De molen heeft halfjaarlijks een gebrek aan water, daar zij slechts het water kan gebruiken, dat de korenmolen niet gebruikt en dat is uitsluitend in de natte seizoenen het geval.“
Als exploitant wordt de molenaar Johann Haarmann genoemd.
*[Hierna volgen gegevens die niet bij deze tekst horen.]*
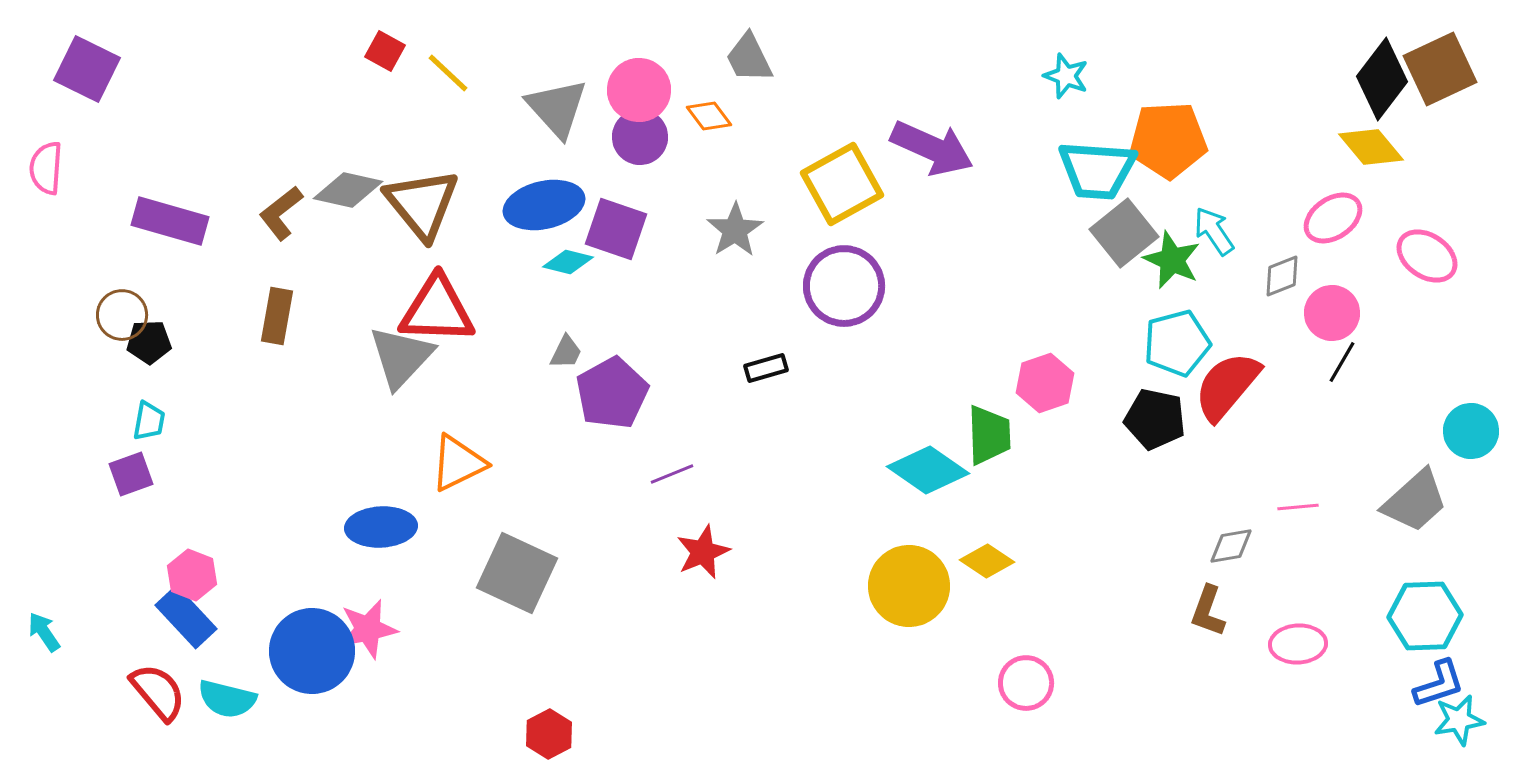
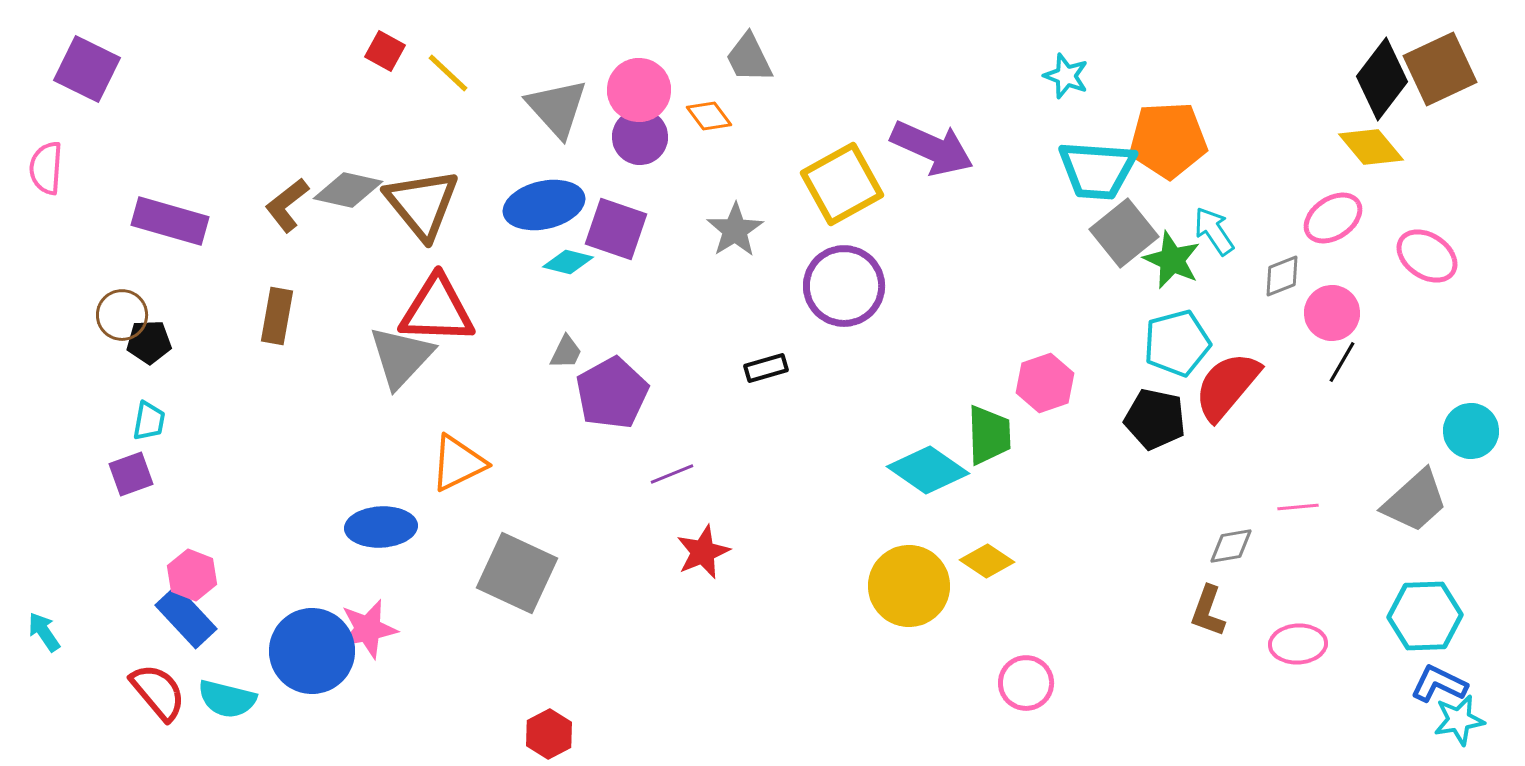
brown L-shape at (281, 213): moved 6 px right, 8 px up
blue L-shape at (1439, 684): rotated 136 degrees counterclockwise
Hij betaalt hiervoor in het jaar 1851 maandelijks een 1 rijksdaalder en 10 zilveren dubbeltjes, jaarlijks 16 rijksdaalders
1803
Als gevolg des „Reichsdeputationshauptschlusses“ – ten gevolge van dit besluit werden de Duitse vorsten die hun gebieden aan de linkerrijnoever hadden verloren aan Frankrijk schadeloos gesteld met kerkelijk eigendom –
kreeg vorst Salm-Salm zu Anholt de hoeve Harink, ook wel landgoed Haarmann genoemd, in zijn eigendom.
In het jaar 1905 wordt Josef Clemens August Brüggemann uit Bunnen bij Löningen (groot-Hertogdom Oldenburg) de nieuwe pachter van Vorst Salm-Salm en verkrijgt de hoeve Haarmann en de bijbehorende watermolen.
1930 Clemens August Brüggemann opent een café en schenkt koffie, thee, mineraal water, melk en bier uit de fles.
In het jaar 1982 koopt de stad Ahaus de molen, de stuw en de brug en laat deze restaureren.
In het jaar 1988 wordt de hele molen gerestaureerd en krijgt de molen een vernieuwde mechaniek (twee maalwerken).
2000 Bouw van een waterkrachtinstallatie voor het opwekken van CO2-arme stroom.
2001 Verbouw van de oud stal naar de feestschuur anno 1824
2016 Clemens-August Brüggemann overgeeft de Landgasthof Haarmühle aan Anne en Guido Brüggemann.